- GOAL OF THE EXERCISE
Check each line of the entries below for the word "index", and copy out the ones that have it.

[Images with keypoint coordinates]
=====
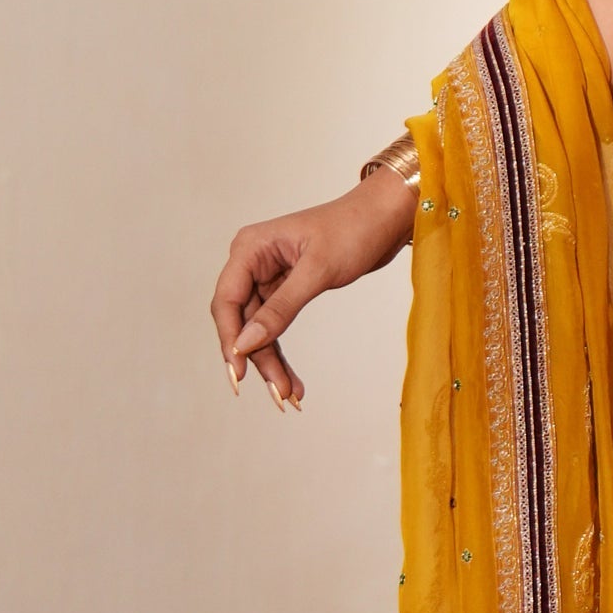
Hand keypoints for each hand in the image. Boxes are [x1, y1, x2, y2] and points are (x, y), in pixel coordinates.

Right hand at [209, 172, 415, 408]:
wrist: (386, 217)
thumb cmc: (354, 229)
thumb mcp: (318, 270)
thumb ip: (281, 308)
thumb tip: (247, 343)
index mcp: (250, 248)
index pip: (227, 301)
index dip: (230, 339)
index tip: (239, 373)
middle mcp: (253, 262)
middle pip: (241, 320)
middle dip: (258, 358)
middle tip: (280, 394)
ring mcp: (268, 276)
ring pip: (258, 329)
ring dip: (271, 362)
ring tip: (290, 395)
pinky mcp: (286, 288)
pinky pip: (275, 325)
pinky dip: (282, 351)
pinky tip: (292, 379)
=====
- THE COMPLETED TASK
index mcp: (250, 248)
index pip: (227, 301)
index dip: (230, 339)
index tip: (239, 373)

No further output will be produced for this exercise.